National origin discrimination is the unfavorable treatment of employees or applicants based on their national origin, be it a particular country or a more general part of the world. This includes treating someone unfavorably because of his or her ethnicity or accent. It also applies to treatment based on a person’s perceived national origin or ethnicity. For example, if an employer treats an employee negatively on the basis that the employer believes the employee to be Irish, then this would be a case of national origin discrimination, even if the employee is not in fact Irish. National origin discrimination can also extend to treating an employee or applicant unfavorably because of his or her association, such as by marriage, with persons or groups connected or perceived to be connected to a particular national origin. An employer’s own national origin has no bearing in cases of national origin discrimination. It is possible for an employer to be guilty of committing national origin discrimination against an employee even when both parties share the same national origin.

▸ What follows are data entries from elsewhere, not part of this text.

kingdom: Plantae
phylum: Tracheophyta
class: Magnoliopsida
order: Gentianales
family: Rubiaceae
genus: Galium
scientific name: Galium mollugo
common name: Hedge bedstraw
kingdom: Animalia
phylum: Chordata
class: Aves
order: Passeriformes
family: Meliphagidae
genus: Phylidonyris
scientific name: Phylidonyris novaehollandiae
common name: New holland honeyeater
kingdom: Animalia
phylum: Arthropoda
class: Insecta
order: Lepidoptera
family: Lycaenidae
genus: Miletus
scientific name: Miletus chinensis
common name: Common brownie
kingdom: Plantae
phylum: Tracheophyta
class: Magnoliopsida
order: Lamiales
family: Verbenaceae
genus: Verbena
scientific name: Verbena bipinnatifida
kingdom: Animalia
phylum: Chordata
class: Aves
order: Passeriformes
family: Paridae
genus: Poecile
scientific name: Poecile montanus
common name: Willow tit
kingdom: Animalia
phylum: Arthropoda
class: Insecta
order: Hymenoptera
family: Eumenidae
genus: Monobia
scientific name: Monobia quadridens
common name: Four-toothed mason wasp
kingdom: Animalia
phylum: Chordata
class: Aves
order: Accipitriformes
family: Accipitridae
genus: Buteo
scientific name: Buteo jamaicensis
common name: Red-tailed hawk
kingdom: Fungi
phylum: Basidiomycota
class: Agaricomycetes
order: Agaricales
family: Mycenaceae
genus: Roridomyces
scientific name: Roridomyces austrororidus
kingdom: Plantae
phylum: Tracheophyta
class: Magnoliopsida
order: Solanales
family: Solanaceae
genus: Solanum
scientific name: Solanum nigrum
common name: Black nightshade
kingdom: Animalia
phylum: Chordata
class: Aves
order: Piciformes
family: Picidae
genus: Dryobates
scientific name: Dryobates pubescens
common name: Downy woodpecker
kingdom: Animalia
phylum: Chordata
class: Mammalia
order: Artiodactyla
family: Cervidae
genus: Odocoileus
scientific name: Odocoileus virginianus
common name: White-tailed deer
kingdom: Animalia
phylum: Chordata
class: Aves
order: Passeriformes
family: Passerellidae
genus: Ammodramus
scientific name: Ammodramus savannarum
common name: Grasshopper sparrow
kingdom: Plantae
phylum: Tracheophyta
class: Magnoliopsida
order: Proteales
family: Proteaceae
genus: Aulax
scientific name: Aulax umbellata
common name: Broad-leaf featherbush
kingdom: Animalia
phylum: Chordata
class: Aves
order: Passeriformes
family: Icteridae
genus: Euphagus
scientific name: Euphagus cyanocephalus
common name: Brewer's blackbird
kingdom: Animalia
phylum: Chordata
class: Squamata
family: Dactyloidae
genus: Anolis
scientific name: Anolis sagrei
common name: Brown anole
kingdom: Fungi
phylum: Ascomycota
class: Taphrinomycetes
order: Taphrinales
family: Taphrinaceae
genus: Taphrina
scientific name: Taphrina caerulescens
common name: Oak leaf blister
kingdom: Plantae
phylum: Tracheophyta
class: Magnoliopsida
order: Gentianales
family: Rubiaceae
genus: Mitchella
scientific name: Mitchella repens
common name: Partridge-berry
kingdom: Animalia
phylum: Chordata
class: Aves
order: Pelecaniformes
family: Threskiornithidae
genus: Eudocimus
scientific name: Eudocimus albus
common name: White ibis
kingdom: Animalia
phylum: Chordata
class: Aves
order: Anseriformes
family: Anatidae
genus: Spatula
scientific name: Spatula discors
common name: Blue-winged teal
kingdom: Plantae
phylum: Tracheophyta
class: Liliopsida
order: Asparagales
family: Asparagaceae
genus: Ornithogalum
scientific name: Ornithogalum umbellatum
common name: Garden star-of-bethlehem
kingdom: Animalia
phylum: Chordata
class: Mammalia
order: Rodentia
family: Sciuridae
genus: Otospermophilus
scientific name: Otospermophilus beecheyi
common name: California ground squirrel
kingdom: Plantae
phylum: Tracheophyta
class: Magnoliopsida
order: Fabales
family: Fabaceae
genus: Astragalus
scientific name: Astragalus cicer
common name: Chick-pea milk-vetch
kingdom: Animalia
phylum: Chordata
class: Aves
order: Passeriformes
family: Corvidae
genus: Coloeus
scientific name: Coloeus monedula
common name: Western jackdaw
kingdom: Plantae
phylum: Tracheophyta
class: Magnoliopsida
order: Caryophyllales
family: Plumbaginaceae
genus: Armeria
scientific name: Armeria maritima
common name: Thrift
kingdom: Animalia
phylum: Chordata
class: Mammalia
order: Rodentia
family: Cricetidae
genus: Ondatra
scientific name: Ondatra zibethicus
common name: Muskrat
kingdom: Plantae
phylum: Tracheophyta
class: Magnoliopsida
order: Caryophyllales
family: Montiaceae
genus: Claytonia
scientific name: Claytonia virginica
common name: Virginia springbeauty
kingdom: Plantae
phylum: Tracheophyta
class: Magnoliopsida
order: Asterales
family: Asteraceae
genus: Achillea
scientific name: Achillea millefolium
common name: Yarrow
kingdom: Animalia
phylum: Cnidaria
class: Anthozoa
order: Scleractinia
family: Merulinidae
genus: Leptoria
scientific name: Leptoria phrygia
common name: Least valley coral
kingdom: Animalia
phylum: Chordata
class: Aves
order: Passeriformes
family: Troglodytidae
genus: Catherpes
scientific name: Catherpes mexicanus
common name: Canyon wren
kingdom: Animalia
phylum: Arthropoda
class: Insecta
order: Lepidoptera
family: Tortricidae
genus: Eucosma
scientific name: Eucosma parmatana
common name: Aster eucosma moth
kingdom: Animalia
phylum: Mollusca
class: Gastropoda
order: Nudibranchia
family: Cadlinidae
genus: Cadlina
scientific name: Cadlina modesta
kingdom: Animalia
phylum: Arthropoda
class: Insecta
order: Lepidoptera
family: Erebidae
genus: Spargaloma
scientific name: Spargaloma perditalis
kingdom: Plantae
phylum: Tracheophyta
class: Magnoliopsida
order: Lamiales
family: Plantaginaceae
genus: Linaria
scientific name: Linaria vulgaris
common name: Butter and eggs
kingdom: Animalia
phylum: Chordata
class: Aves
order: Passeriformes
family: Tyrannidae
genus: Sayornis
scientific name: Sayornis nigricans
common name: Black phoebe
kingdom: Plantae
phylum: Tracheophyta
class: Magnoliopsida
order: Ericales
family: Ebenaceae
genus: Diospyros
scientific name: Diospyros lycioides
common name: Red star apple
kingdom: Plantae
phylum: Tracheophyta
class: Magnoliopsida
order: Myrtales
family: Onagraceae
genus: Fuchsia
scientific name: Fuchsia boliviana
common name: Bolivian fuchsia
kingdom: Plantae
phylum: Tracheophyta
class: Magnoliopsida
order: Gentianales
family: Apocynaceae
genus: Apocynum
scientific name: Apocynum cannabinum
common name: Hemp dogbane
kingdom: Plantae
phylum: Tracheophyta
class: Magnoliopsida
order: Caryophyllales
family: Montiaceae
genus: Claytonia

National Origin Discrimination and the Law
Title VII of the Civil Rights Act of 1964 protects employees and applicants against national origin discrimination in all aspects of employment. The Immigration Reform and Control Act of 1986 prohibits employment discrimination based on citizenship or immigration status. Together, these federal protections cover all cases involving employers with four or more employees.
Discriminatory Practices and Policies
Unfavorable treatment in an employment context involves actions related to hiring, promotions, termination, compensation, assignments, benefits and any other terms or conditions of employment. Examples include the following:
- Refusing to hire applicants based on their national origins
- Firing an employee because of his or her national origin
- Segregating employees by area or function based on their national origins
Even policies that are neutral on their face may be deemed discriminatory if they have the practical effect of placing persons of particular national origins at a disadvantage. For example, if a job has a minimum height requirement that disproportionately disqualifies persons of particular national origins, such a policy could be ruled discriminatory and therefore illegal unless the requirement could be proven to be relevant to essential job functions and work safety.
An “English-only rule” is an example of a facially neutral policy that, although applied universally to all employees, specifically disadvantages persons of particular national origins. Although court decisions have been split on this issue, the Equal Employment Opportunity Commission’s position is that employers may only require employees to use English when it can be proven necessary for the job. For example, such a rule may be permissible in an emergency environment where people must communicate in a common language in order for operations to proceed safely and efficiently. If such a rule is determined to be necessary, employers must notify employees about the rule and any consequences for violations. No disciplinary actions may be taken against employees over violations they committed prior to their receiving such notification. Language rules are almost never lawfully applicable to lunch and break periods.
Discrimination can also take the form of workplace harassment, which includes derogatory remarks, ethnic slurs, mocking one’s accent, physical intimidation and the display of offensive symbols. This would be behavior that goes beyond simple teasing or offhand comments. The law prohibits activity or conduct that is frequent or severe and that contributes to a hostile or offensive work environment. Harassment is also illegal when it results in any adverse employment action or workplace retaliation against the victim. Harassment can come from a supervisor, a co-worker or a client or customer.
Discrimination Based on Citizenship
The Immigration Reform and Control Act of 1986 prohibits employers from discriminating against employees or applicants based on their citizenship or immigration status. Employers may not require citizenship as a condition of employment unless it is required by government contract. Although employers may condition a job offer on the applicant’s ability to prove their authorization to work in the United States, such a condition must be posed to all candidates equally. If an applicant has provided lawful documentation establishing his or her employment eligibility, an employer may not demand more or different documents.